In mathematics, a CR manifold, or Cauchy–Riemann manifold, is a special kind of geometric space. It is built on a differentiable manifold, which is a smooth surface that can be bent and stretched without tearing. This CR structure copies the shape of a real surface found inside a complex vector space, or something called the edge of a wedge.

A CR manifold has a special set of directions called a complex subbundle within its tangent bundle. This subbundle follows certain rules that make it integrable, meaning the directions fit together smoothly. From this structure, mathematicians can create a special operator called the ∂̅_b-operator. This operator helps them study functions on the manifold.

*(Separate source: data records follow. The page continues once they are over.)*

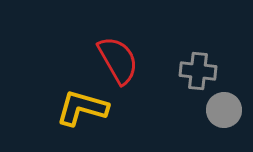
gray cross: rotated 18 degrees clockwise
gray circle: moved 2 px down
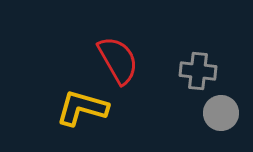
gray circle: moved 3 px left, 3 px down
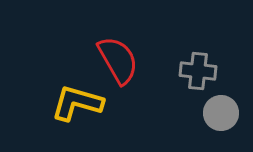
yellow L-shape: moved 5 px left, 5 px up
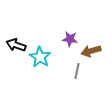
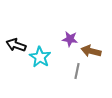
brown arrow: rotated 30 degrees clockwise
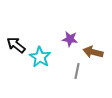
black arrow: rotated 18 degrees clockwise
brown arrow: moved 2 px right, 1 px down
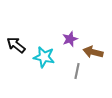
purple star: rotated 28 degrees counterclockwise
cyan star: moved 4 px right; rotated 20 degrees counterclockwise
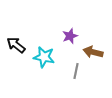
purple star: moved 3 px up
gray line: moved 1 px left
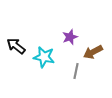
purple star: moved 1 px down
black arrow: moved 1 px down
brown arrow: rotated 42 degrees counterclockwise
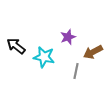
purple star: moved 2 px left
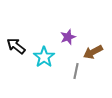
cyan star: rotated 25 degrees clockwise
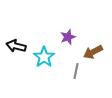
black arrow: rotated 24 degrees counterclockwise
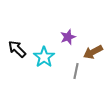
black arrow: moved 1 px right, 3 px down; rotated 30 degrees clockwise
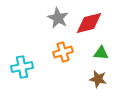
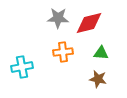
gray star: rotated 25 degrees counterclockwise
orange cross: rotated 12 degrees clockwise
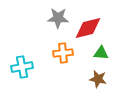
red diamond: moved 1 px left, 5 px down
orange cross: moved 1 px down
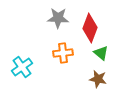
red diamond: moved 2 px right; rotated 56 degrees counterclockwise
green triangle: rotated 35 degrees clockwise
cyan cross: rotated 25 degrees counterclockwise
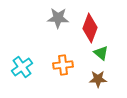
orange cross: moved 12 px down
brown star: rotated 12 degrees counterclockwise
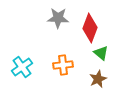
brown star: rotated 24 degrees counterclockwise
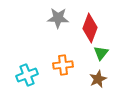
green triangle: rotated 28 degrees clockwise
cyan cross: moved 5 px right, 8 px down; rotated 15 degrees clockwise
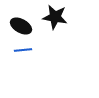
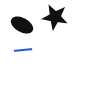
black ellipse: moved 1 px right, 1 px up
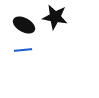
black ellipse: moved 2 px right
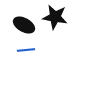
blue line: moved 3 px right
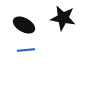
black star: moved 8 px right, 1 px down
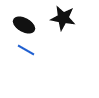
blue line: rotated 36 degrees clockwise
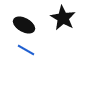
black star: rotated 20 degrees clockwise
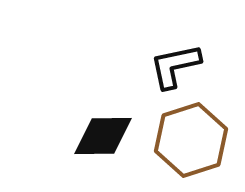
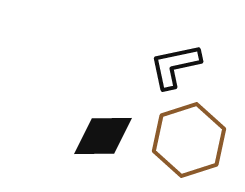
brown hexagon: moved 2 px left
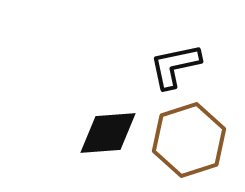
black diamond: moved 5 px right, 3 px up; rotated 4 degrees counterclockwise
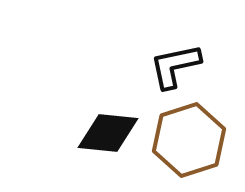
black diamond: rotated 10 degrees clockwise
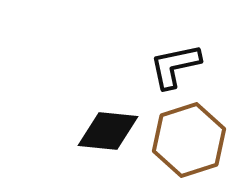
black diamond: moved 2 px up
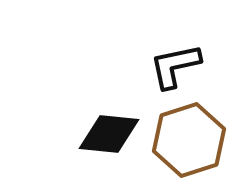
black diamond: moved 1 px right, 3 px down
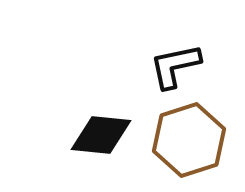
black diamond: moved 8 px left, 1 px down
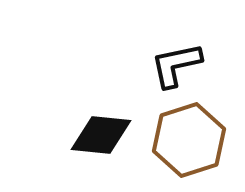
black L-shape: moved 1 px right, 1 px up
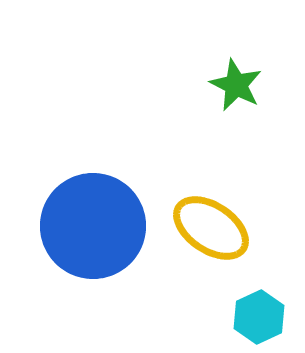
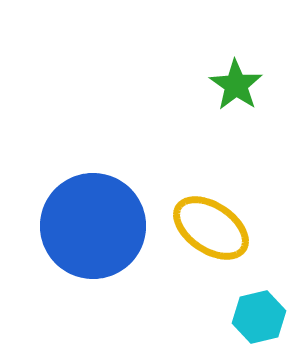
green star: rotated 8 degrees clockwise
cyan hexagon: rotated 12 degrees clockwise
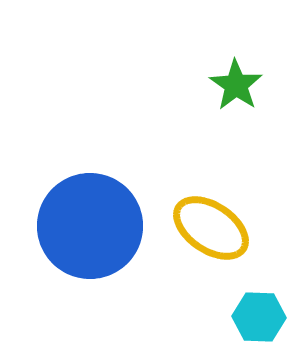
blue circle: moved 3 px left
cyan hexagon: rotated 15 degrees clockwise
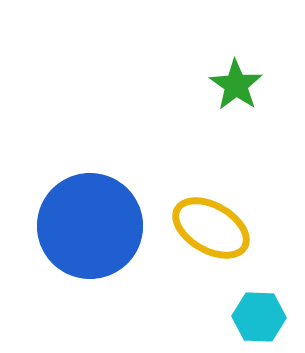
yellow ellipse: rotated 4 degrees counterclockwise
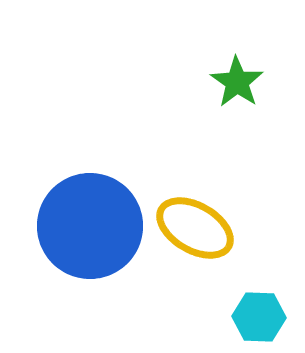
green star: moved 1 px right, 3 px up
yellow ellipse: moved 16 px left
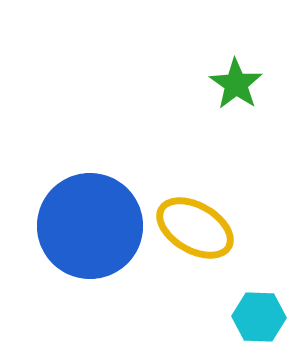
green star: moved 1 px left, 2 px down
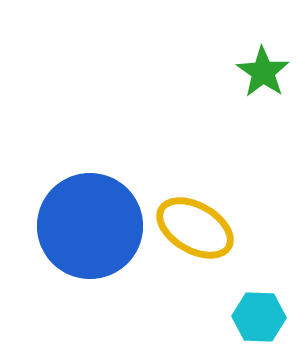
green star: moved 27 px right, 12 px up
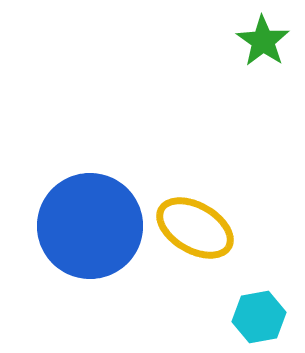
green star: moved 31 px up
cyan hexagon: rotated 12 degrees counterclockwise
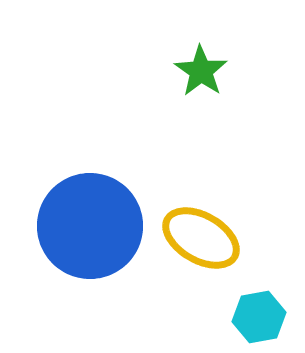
green star: moved 62 px left, 30 px down
yellow ellipse: moved 6 px right, 10 px down
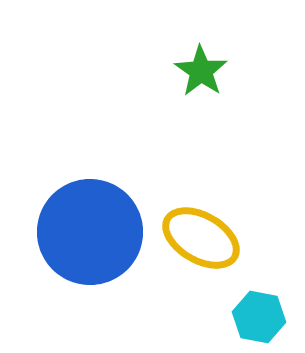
blue circle: moved 6 px down
cyan hexagon: rotated 21 degrees clockwise
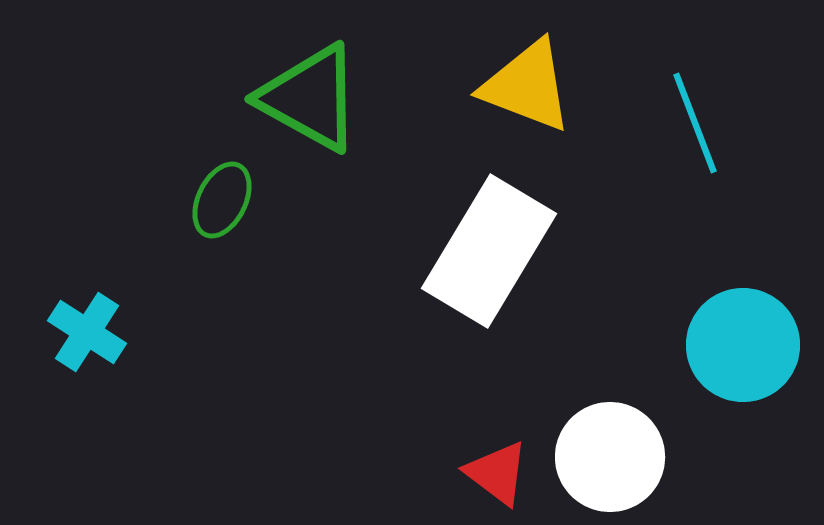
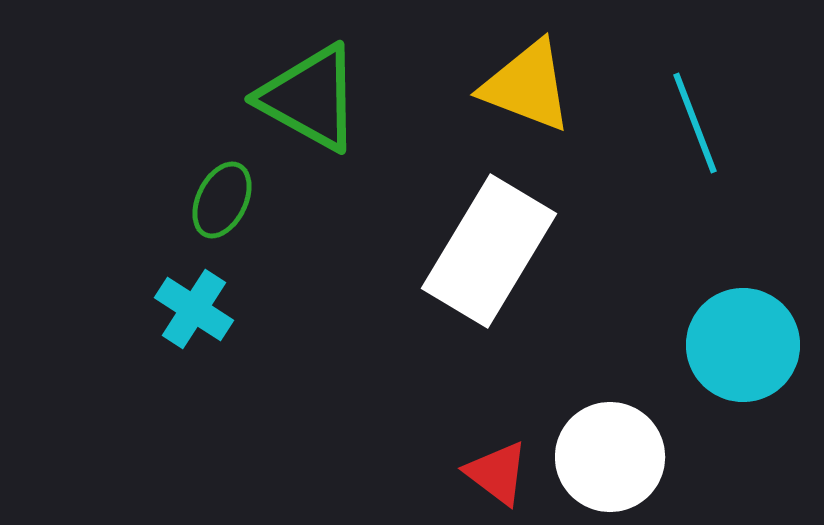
cyan cross: moved 107 px right, 23 px up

The term CR stands for Cauchy–Riemann or Complex-Real. Functions that work well with this structure, called CR-functions, are like more general versions of the smooth functions studied in complex analysis. These ideas help mathematicians understand the geometry and analysis of complex spaces.

Introduction and motivation

A CR structure is a way to describe special surfaces inside complex space using the properties of holomorphic vector fields. Think of it like this: imagine a curved shape floating inside a space filled with two kinds of directions — like up-down and left-right, but in a more complex way. The CR structure looks at which of these directions just touch the surface without cutting through it.

For example, take a surface defined by the equation |z|² + |w|² = 1, where z and w are complex numbers. The CR structure picks out special directions that stay on this surface. These directions help us understand the surface in a way that connects to complex numbers and their rules. This idea can be extended to more complicated surfaces and even to abstract spaces, where we define the rules without starting from a complex space.

Embedded CR manifolds

Embedded CR manifolds are submanifolds of $\mathbb{C}^n$. They are defined using complex vector fields that annihilate certain functions. These vectors help organize the structure of the manifold.

When a real submanifold is embedded in $\mathbb{C}^n$, it follows specific rules that ensure its compatibility with complex structures. This compatibility is crucial for understanding the geometry and analysis on these manifolds. The study of these structures involves advanced mathematical tools and concepts.

Examples

A common example of a CR manifold is a special kind of sphere. This sphere lives inside a bigger space with complex numbers, making it a great example to study. Another example is the Heisenberg group, which is not compact but still follows the rules of a CR manifold. These spaces help mathematicians understand curves and shapes in more complex geometries, similar to how they study curves in regular space.